• [TEXT EXTRACT]
This seems like something you'd either love or hate. I loved it personally, there were some moments of silly overblown dialogue and some fairly implausaible plotlines but they are more than made up for by the sheer ambition, creativity and enthusiasm of the thing. 

The premise itself is such a wonderful idea and so well handled in terms of the visual grammar of the show that I just couldn't resist it. It feels like what they wanted to do with Cloud Atlas, expanded beyond the confines of someone else's novel and the time limits imposed by trying to fit it all into one movie.


----------



## SpookyFrank (Jun 20, 2015)

And unlike everything else ever, they've actually got an _excuse_ to do elaborate montages.


----------



## girasol (Jun 20, 2015)

my favourite characters are in the Mexican love triangle: they bring comic relief but are also very sweet 

You can feel a love for travel in the photography and the storyline, I really like that.  It's not perfect but I enjoyed the first season.


----------



## girasol (Jun 20, 2015)

Jon-of-arc said:


> birthgiving montage?



That was the most wtf thing ever!  Brilliant   I was shouting at the telly!


----------



## Jon-of-arc (Jun 20, 2015)

cult status beckons, I think.


----------



## SpookyFrank (Jun 20, 2015)

Jon-of-arc said:


> birthgiving montage?



Extraordinary stuff, not even HBO would do that.


----------



## Jon-of-arc (Jun 20, 2015)

doing a rewatch. I'll Just leave this right here....


----------



## Jon-of-arc (Jun 20, 2015)

SpookyFrank said:


> Extraordinary stuff, not even HBO would do that.



Yup, some seriously adult themes, treated in an adult way, but still playful, still entertaining.  Netflix has just upped the game, I reckon!


----------



## adidaswoody (Jun 20, 2015)

Jon-of-arc said:


> birthgiving montage?


Haha yeah the births was a bit much!! Very graphic haha
The orgy was a little weird to watch too!!
We already knew they could all connect with strong connections together from the karaoke scene, orgy was too much for me haha
Miss adidaswoody woke up during that scene and was like WTF ARE YOU WATCHING..? Assuming I was watching gay porn while she slept lol


----------



## adidaswoody (Jun 20, 2015)




----------



## red & green (Jun 20, 2015)

The Spanish guys who are supposed to be Mexican are gorgeous


----------



## SpookyFrank (Jun 20, 2015)

red & green said:


> The Spanish guys who are supposed to be Mexican are gorgeous



Speaking as a straight man, I would happily do either or both of them.


----------



## Kid_Eternity (Jun 21, 2015)

• [DATA SHOWN]
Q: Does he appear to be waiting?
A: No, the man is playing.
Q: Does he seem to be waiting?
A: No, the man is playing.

• [JOBS]
A. List every distinct username that appears in a post header of the forum thread about the series.
B. Summarize the forum thread about the series in two sentences.
C. Carry on the forum thread about the series from the point where it stops.
The data above is separate material, unconnected to the forum thread about the series.

• [FINAL RESULTS]
A. SpookyFrank, girasol, Jon-of-arc, adidaswoody, red & green, Kid_Eternity

B. The opening poster loved the show, saying its silly dialogue and implausible plotlines are more than made up for by its ambition, creativity and enthusiasm, and compared it to what was attempted with Cloud Atlas. Other posters praise its characters and its feel for travel and react strongly to a birthgiving montage, with one predicting cult status and saying Netflix has upped the game.

C.
I'm really not clicking with it at all, the acting isn't very good, the story arc unwieldy and the convenience of the connection seems too trite. I like the works of both creative forces here but in Sense8 they've lost site of something. It tries the grandeur of Cloud Atlas and Babylon 5 and fails....


----------



## DotCommunist (Jun 21, 2015)

that four non blondes ending nearly killed me. Theres two tunes that era auto-tear me up, that one and luka. I'm loving this. Spooky had it bang right- they are trying to do the storytellin of Cloud Atlas and gettting it right cos they have the space to tell it.


----------



## girasol (Jun 21, 2015)

red & green said:


> The Spanish guys who are supposed to be Mexican are gorgeous


Supposed to? Are they not?


----------



## catinthehat (Jun 21, 2015)

8den said:


> Is the music actually sigur ros I thought they never licences there stuff for TV or ads. Any time you think you hear sigur ros on tv its a cheap knock off


There is some Sigur ros but a lot of Olafar Arnalds and some Monsters and Men as well - all fairly exported Icelandic musicians/bands.


----------



## DotCommunist (Jun 21, 2015)

catinthehat said:


> There is some Sigur ros but a lot of Olafar Arnalds and some *Monsters and Men* as well - all fairly exported Icelandic musicians/bands.


Love love love this.


----------



## catinthehat (Jun 21, 2015)

Me as well.  Rileys father in the series is played by an Icelandic musician called KK.


----------



## adidaswoody (Jun 21, 2015)

What are we all watching now then? Lol sense8 is nowhere near long enough


----------



## girasol (Jun 21, 2015)

adidaswoody said:


> What are we all watching now then? Lol sense8 is nowhere near long enough



Silicon Valley Season 2 was gripping!  EXCELLENT! (with a couple of minor niggling technical fails)  Not on Netflix though.  And not sure it works if you're not in software engineering.  Also Orange is the new black, nearly done.


----------



## sim667 (Jun 22, 2015)

Watched the first one last night.... Cant decide if its going to be total shit or genius.


----------



## red & green (Jun 22, 2015)

.


----------



## red & green (Jun 22, 2015)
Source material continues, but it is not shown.